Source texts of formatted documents
------
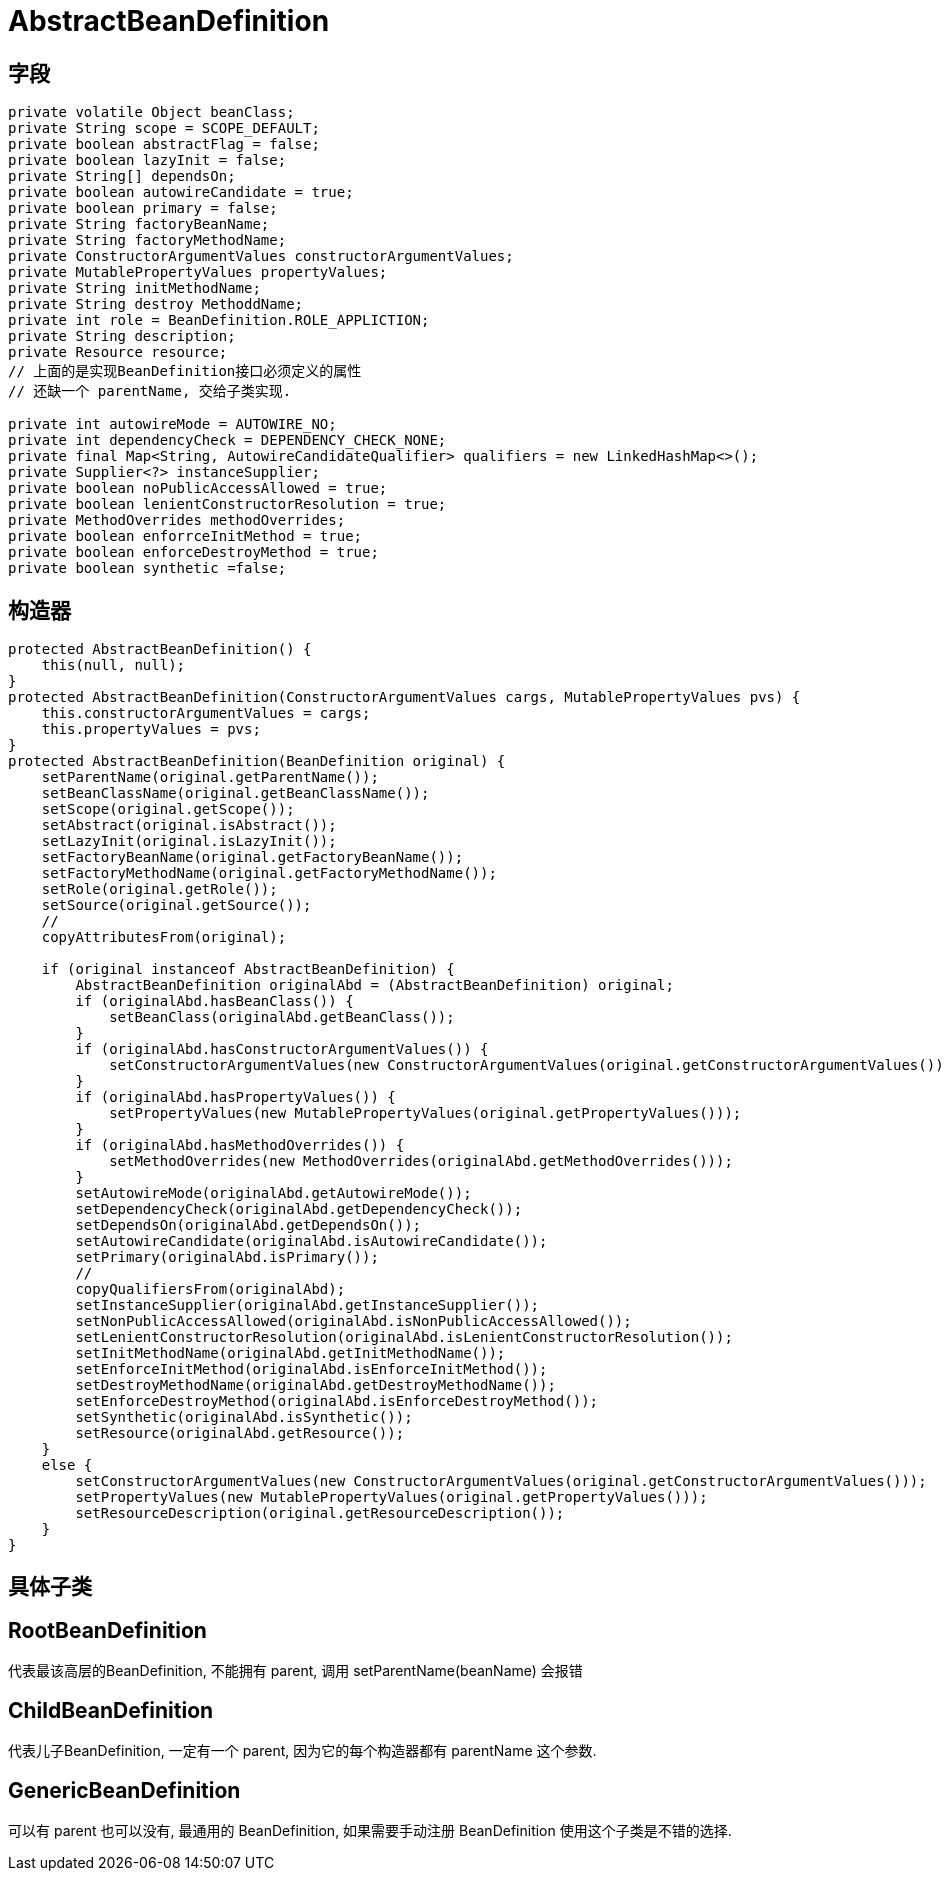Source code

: = AbstractBeanDefinition

== 字段

[source,java]
----
private volatile Object beanClass;
private String scope = SCOPE_DEFAULT;
private boolean abstractFlag = false;
private boolean lazyInit = false;
private String[] dependsOn;
private boolean autowireCandidate = true; 
private boolean primary = false;
private String factoryBeanName;
private String factoryMethodName;
private ConstructorArgumentValues constructorArgumentValues;
private MutablePropertyValues propertyValues;
private String initMethodName;
private String destroy MethoddName;
private int role = BeanDefinition.ROLE_APPLICTION;
private String description;
private Resource resource;
// 上面的是实现BeanDefinition接口必须定义的属性
// 还缺一个 parentName, 交给子类实现.

private int autowireMode = AUTOWIRE_NO;
private int dependencyCheck = DEPENDENCY_CHECK_NONE;
private final Map<String, AutowireCandidateQualifier> qualifiers = new LinkedHashMap<>();
private Supplier<?> instanceSupplier;
private boolean noPublicAccessAllowed = true;
private boolean lenientConstructorResolution = true;
private MethodOverrides methodOverrides;
private boolean enforrceInitMethod = true;
private boolean enforceDestroyMethod = true;
private boolean synthetic =false;
----

== 构造器

[source,java]
----
protected AbstractBeanDefinition() {
    this(null, null);
}
protected AbstractBeanDefinition(ConstructorArgumentValues cargs, MutablePropertyValues pvs) {
    this.constructorArgumentValues = cargs;
    this.propertyValues = pvs;
}
protected AbstractBeanDefinition(BeanDefinition original) {
    setParentName(original.getParentName());
    setBeanClassName(original.getBeanClassName());
    setScope(original.getScope());
    setAbstract(original.isAbstract());
    setLazyInit(original.isLazyInit());
    setFactoryBeanName(original.getFactoryBeanName());
    setFactoryMethodName(original.getFactoryMethodName());
    setRole(original.getRole());
    setSource(original.getSource());
    // 
    copyAttributesFrom(original);

    if (original instanceof AbstractBeanDefinition) {
        AbstractBeanDefinition originalAbd = (AbstractBeanDefinition) original;
        if (originalAbd.hasBeanClass()) {
            setBeanClass(originalAbd.getBeanClass());
        }
        if (originalAbd.hasConstructorArgumentValues()) {
            setConstructorArgumentValues(new ConstructorArgumentValues(original.getConstructorArgumentValues()));
        }
        if (originalAbd.hasPropertyValues()) {
            setPropertyValues(new MutablePropertyValues(original.getPropertyValues()));
        }
        if (originalAbd.hasMethodOverrides()) {
            setMethodOverrides(new MethodOverrides(originalAbd.getMethodOverrides()));
        }
        setAutowireMode(originalAbd.getAutowireMode());
        setDependencyCheck(originalAbd.getDependencyCheck());
        setDependsOn(originalAbd.getDependsOn());
        setAutowireCandidate(originalAbd.isAutowireCandidate());
        setPrimary(originalAbd.isPrimary());
        //
        copyQualifiersFrom(originalAbd);
        setInstanceSupplier(originalAbd.getInstanceSupplier());
        setNonPublicAccessAllowed(originalAbd.isNonPublicAccessAllowed());
        setLenientConstructorResolution(originalAbd.isLenientConstructorResolution());
        setInitMethodName(originalAbd.getInitMethodName());
        setEnforceInitMethod(originalAbd.isEnforceInitMethod());
        setDestroyMethodName(originalAbd.getDestroyMethodName());
        setEnforceDestroyMethod(originalAbd.isEnforceDestroyMethod());
        setSynthetic(originalAbd.isSynthetic());
        setResource(originalAbd.getResource());
    }
    else {
        setConstructorArgumentValues(new ConstructorArgumentValues(original.getConstructorArgumentValues()));
        setPropertyValues(new MutablePropertyValues(original.getPropertyValues()));
        setResourceDescription(original.getResourceDescription());
    }
}
----

== 具体子类

== RootBeanDefinition

代表最该高层的BeanDefinition, 不能拥有 parent, 调用 setParentName(beanName) 会报错

== ChildBeanDefinition

代表儿子BeanDefinition, 一定有一个 parent, 因为它的每个构造器都有 parentName 这个参数.

== GenericBeanDefinition

可以有 parent 也可以没有, 最通用的 BeanDefinition, 如果需要手动注册 BeanDefinition 使用这个子类是不错的选择.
------
Every line above from the line with "private boolean lenientConstructorResolution" to the line with "setAutowireCandidate(originalAbd.isAutowireCandidate());", both included, must be reproduced exactly, and no other line may appear.

**OUTPUT OF THE EXERCISE**.
private boolean lenientConstructorResolution = true;
private MethodOverrides methodOverrides;
private boolean enforrceInitMethod = true;
private boolean enforceDestroyMethod = true;
private boolean synthetic =false;
----

== 构造器

[source,java]
----
protected AbstractBeanDefinition() {
    this(null, null);
}
protected AbstractBeanDefinition(ConstructorArgumentValues cargs, MutablePropertyValues pvs) {
    this.constructorArgumentValues = cargs;
    this.propertyValues = pvs;
}
protected AbstractBeanDefinition(BeanDefinition original) {
    setParentName(original.getParentName());
    setBeanClassName(original.getBeanClassName());
    setScope(original.getScope());
    setAbstract(original.isAbstract());
    setLazyInit(original.isLazyInit());
    setFactoryBeanName(original.getFactoryBeanName());
    setFactoryMethodName(original.getFactoryMethodName());
    setRole(original.getRole());
    setSource(original.getSource());
    // 
    copyAttributesFrom(original);

    if (original instanceof AbstractBeanDefinition) {
        AbstractBeanDefinition originalAbd = (AbstractBeanDefinition) original;
        if (originalAbd.hasBeanClass()) {
            setBeanClass(originalAbd.getBeanClass());
        }
        if (originalAbd.hasConstructorArgumentValues()) {
            setConstructorArgumentValues(new ConstructorArgumentValues(original.getConstructorArgumentValues()));
        }
        if (originalAbd.hasPropertyValues()) {
            setPropertyValues(new MutablePropertyValues(original.getPropertyValues()));
        }
        if (originalAbd.hasMethodOverrides()) {
            setMethodOverrides(new MethodOverrides(originalAbd.getMethodOverrides()));
        }
        setAutowireMode(originalAbd.getAutowireMode());
        setDependencyCheck(originalAbd.getDependencyCheck());
        setDependsOn(originalAbd.getDependsOn());
        setAutowireCandidate(originalAbd.isAutowireCandidate());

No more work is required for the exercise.